[RECORDED DATA — start]

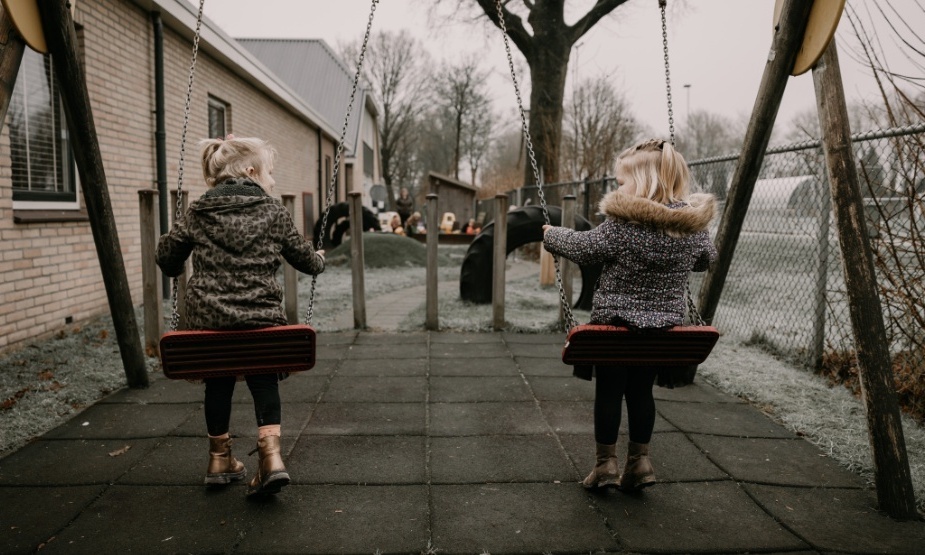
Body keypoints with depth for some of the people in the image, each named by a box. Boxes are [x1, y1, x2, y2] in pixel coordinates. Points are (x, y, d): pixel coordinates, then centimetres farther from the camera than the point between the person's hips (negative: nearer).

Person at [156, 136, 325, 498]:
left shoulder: (198, 213, 6)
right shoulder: (274, 213, 2)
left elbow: (166, 254, 13)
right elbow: (304, 258, 11)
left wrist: (175, 269, 36)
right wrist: (319, 261, 34)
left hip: (207, 317, 2)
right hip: (261, 316, -2)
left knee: (218, 382, 21)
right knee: (264, 380, 16)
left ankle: (220, 459, 34)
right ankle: (270, 453, 0)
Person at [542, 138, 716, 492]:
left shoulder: (623, 224, -20)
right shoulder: (694, 225, -3)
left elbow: (583, 248, -10)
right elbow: (707, 259, 14)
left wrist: (552, 235, 8)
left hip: (615, 322, -5)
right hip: (664, 325, 5)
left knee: (608, 391, 10)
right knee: (641, 391, 18)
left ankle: (606, 463, 19)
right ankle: (640, 461, 24)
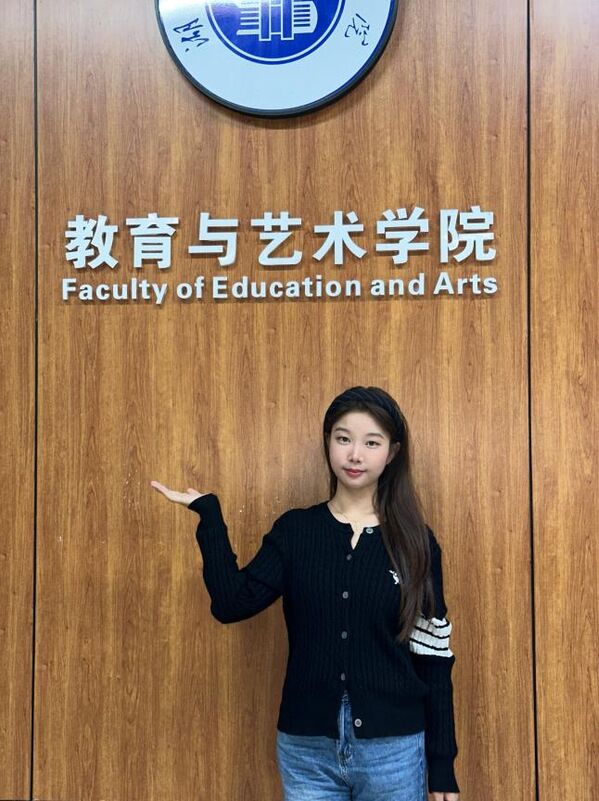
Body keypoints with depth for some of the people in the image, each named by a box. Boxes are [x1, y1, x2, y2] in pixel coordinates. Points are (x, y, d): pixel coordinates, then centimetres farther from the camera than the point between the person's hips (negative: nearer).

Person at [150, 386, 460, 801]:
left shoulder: (415, 541, -1)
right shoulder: (294, 530, 1)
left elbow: (433, 658, 0)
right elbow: (232, 604, -10)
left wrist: (442, 760, 1)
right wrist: (209, 514, -12)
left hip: (392, 750, -1)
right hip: (306, 749, 1)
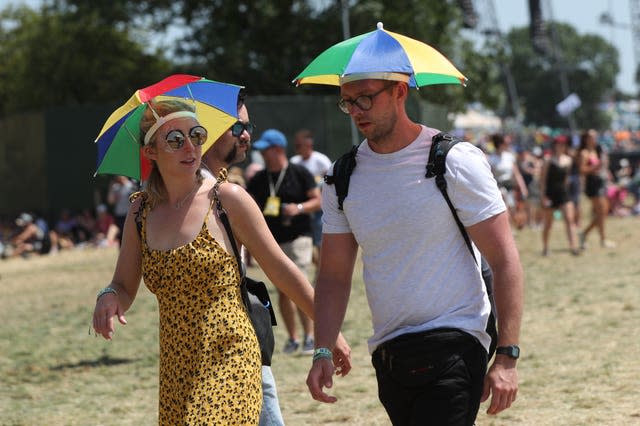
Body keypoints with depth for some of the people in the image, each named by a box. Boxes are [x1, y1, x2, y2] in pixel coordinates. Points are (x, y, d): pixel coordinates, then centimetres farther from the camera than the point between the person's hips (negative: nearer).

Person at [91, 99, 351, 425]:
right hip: (176, 371, 5)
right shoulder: (141, 212, 8)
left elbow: (280, 269, 2)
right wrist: (108, 298, -9)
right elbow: (124, 288, 16)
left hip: (229, 363, -5)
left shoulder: (227, 199, -3)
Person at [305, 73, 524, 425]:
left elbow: (504, 261, -8)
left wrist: (506, 357, -14)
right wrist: (323, 352, -3)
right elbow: (334, 276, 12)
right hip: (387, 356, 6)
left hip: (452, 346, -6)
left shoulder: (454, 162, -7)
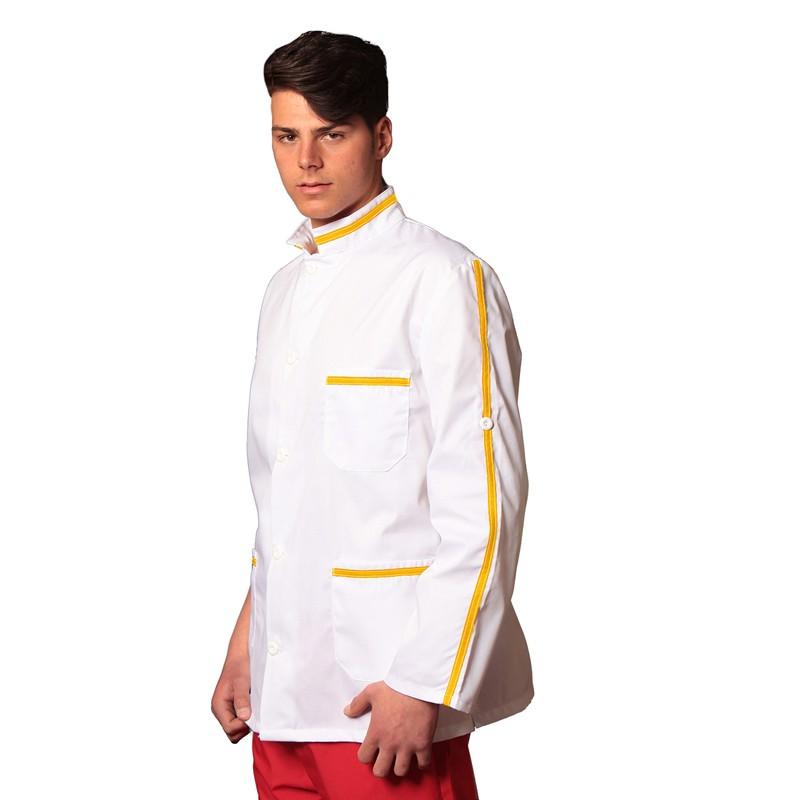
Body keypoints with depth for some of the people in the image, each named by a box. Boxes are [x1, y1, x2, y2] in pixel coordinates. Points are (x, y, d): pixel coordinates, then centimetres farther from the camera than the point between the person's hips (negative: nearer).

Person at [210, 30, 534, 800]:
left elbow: (484, 505, -14)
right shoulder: (287, 289, 15)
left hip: (387, 692, -7)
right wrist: (245, 645, 16)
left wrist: (422, 685, -17)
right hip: (282, 690, 7)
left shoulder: (443, 280, -9)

[RECORDED DATA — finish]

PROBLEM TO WORK ON: Write out every line above exactly, minus images.

SOLVED PROBLEM:
Body keypoints with depth for some of the people in the image, each named by a box. Boxes are [x1, y1, x2, y2] in pixel coordinates. Points are (x, y, d): pixel coordinates, then centimetres farther from the camera than the point between the person's hips (negative: nearer).

Person at [156, 136, 325, 498]:
left shoulder: (198, 213, 6)
right shoulder: (274, 213, 2)
left elbow: (166, 254, 13)
right elbow: (304, 258, 11)
left wrist: (175, 269, 36)
right wrist: (319, 261, 34)
left hip: (207, 317, 2)
right hip: (261, 316, -2)
left knee: (218, 382, 21)
right knee: (264, 380, 16)
left ankle: (220, 459, 34)
right ankle: (270, 453, 0)
Person at [542, 138, 716, 492]:
left shoulder: (623, 224, -20)
right shoulder: (694, 225, -3)
left elbow: (583, 248, -10)
right elbow: (707, 259, 14)
left wrist: (552, 235, 8)
left hip: (615, 322, -5)
right hip: (664, 325, 5)
left knee: (608, 391, 10)
right knee: (641, 391, 18)
left ankle: (606, 463, 19)
right ankle: (640, 461, 24)
Body keypoints with depth for some of the people in the image, each named by a box. Boxes are [x1, y1, x2, y2] in pixel coordinates. Points are (x, y, d): pixel coordinates, then centimetres farther from the camera than the point between the person's hips (negative: nearer).

Person at [150, 386, 460, 801]:
left shoulder: (415, 541, -1)
right shoulder: (294, 530, 1)
left elbow: (433, 658, 0)
right elbow: (232, 604, -10)
left wrist: (442, 760, 1)
right wrist: (209, 514, -12)
left hip: (392, 750, -1)
right hip: (306, 749, 1)
Body keypoints with depth for some of the people in the image, each named by a box. Boxes are [x1, y1, x2, y2] in pixel coordinates. Points are (x, y, d): pixel coordinates, then centimetres farther from the camera than the point between the person's hips (negative: nearer).

Person at [91, 99, 351, 425]:
right hip: (176, 371, 5)
right shoulder: (141, 212, 8)
left elbow: (280, 269, 2)
right wrist: (108, 298, -9)
right elbow: (124, 288, 16)
left hip: (229, 363, -5)
left shoulder: (227, 199, -3)
Person at [305, 73, 524, 425]:
left elbow: (504, 261, -8)
left wrist: (506, 357, -14)
right wrist: (323, 352, -3)
right elbow: (334, 276, 12)
right hip: (387, 356, 6)
left hip: (452, 346, -6)
left shoulder: (454, 162, -7)
Body keypoints with depth for some of the people in the image, each named by a box. Boxes are [x1, y1, x2, y2] in pixel coordinates. Points are (x, y, d): pixel coordinates, then centimetres farther from the camera than the point between the person's hips (negative: nearer).

Person at [210, 30, 534, 800]:
left elbow: (484, 505, -14)
right shoulder: (287, 289, 15)
left hip: (387, 692, -7)
right wrist: (245, 645, 16)
left wrist: (422, 685, -17)
right hip: (282, 690, 7)
left shoulder: (443, 280, -9)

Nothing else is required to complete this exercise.